Saved data entries →
******

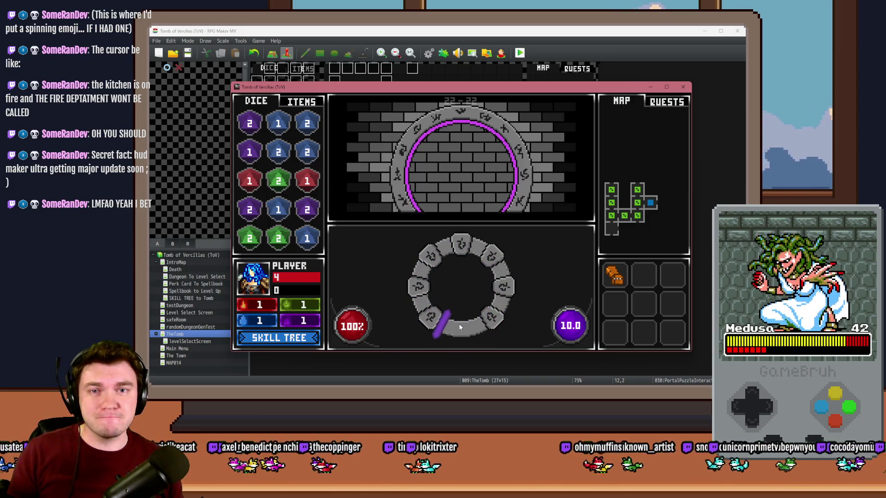
key(Return)
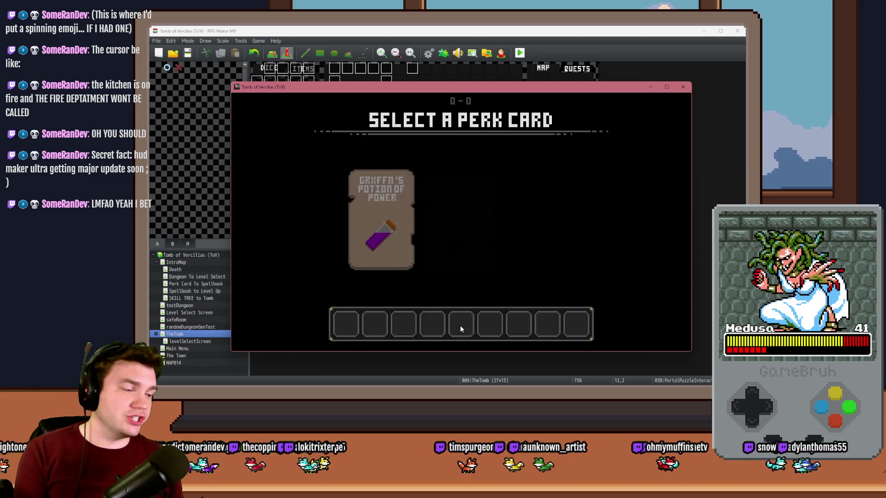
With the scroll perk, lock several glyphs, one miss dropping the gauge to 67%, then close
click(544, 225)
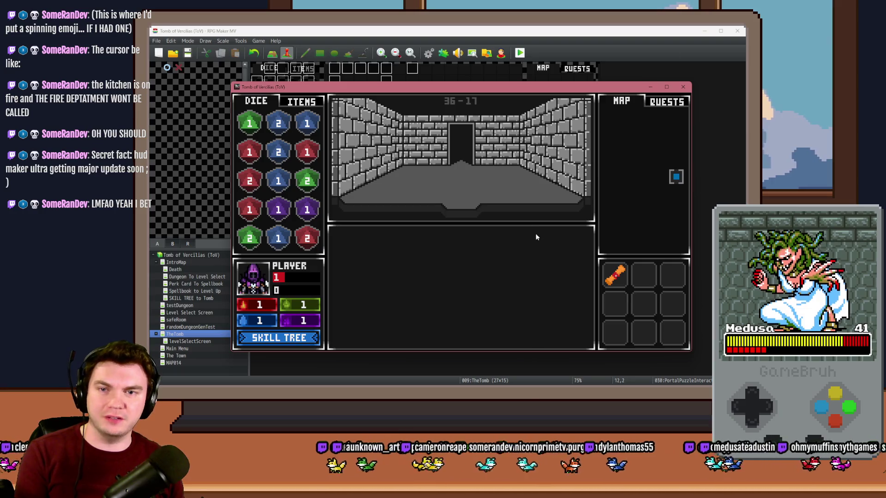
key(Up)
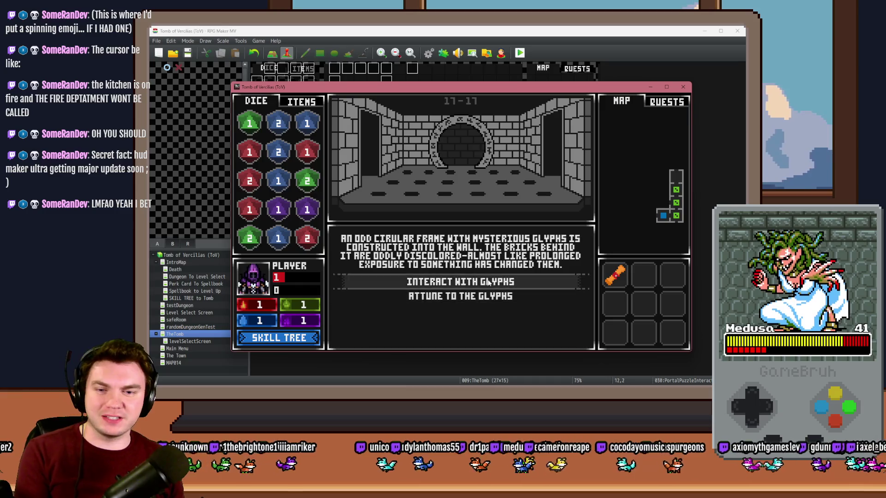
click(488, 283)
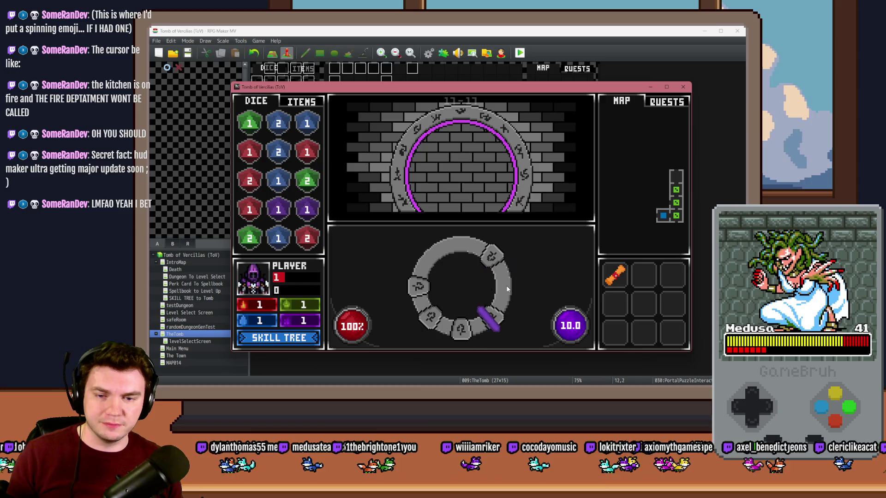
click(506, 289)
click(507, 289)
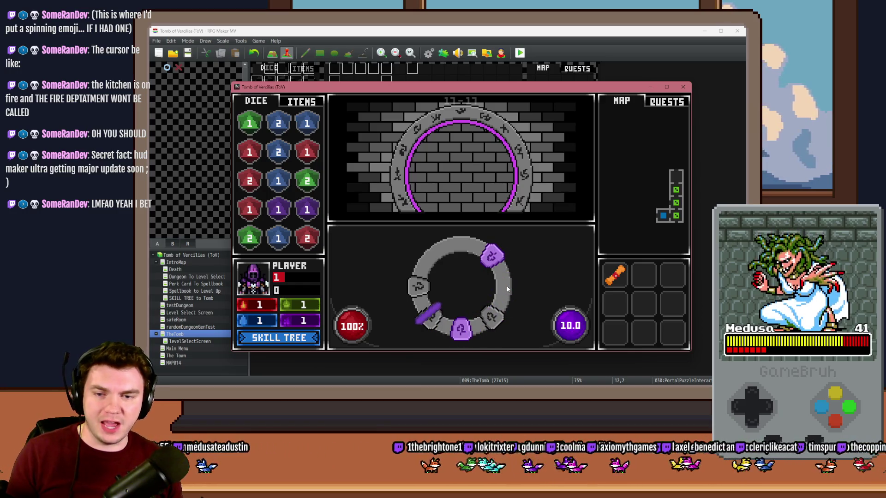
click(507, 289)
click(507, 290)
click(507, 290)
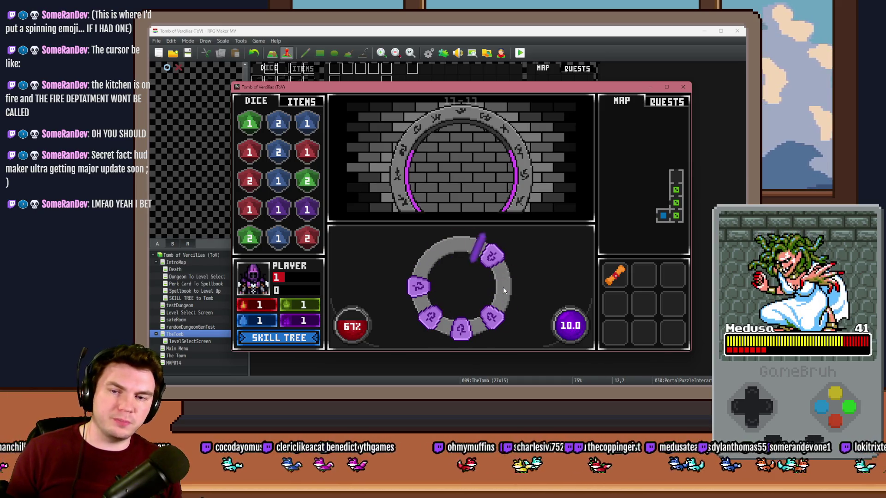
click(683, 87)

******

What is being asked → Apart from the pictures, write every entry out again exactly.

Exercise output →
key(Return)
With the scroll perk, lock several glyphs, one miss dropping the gauge to 67%, then close
click(544, 225)
key(Up)
click(488, 283)
click(506, 289)
click(507, 289)
click(507, 289)
click(507, 290)
click(507, 290)
click(683, 87)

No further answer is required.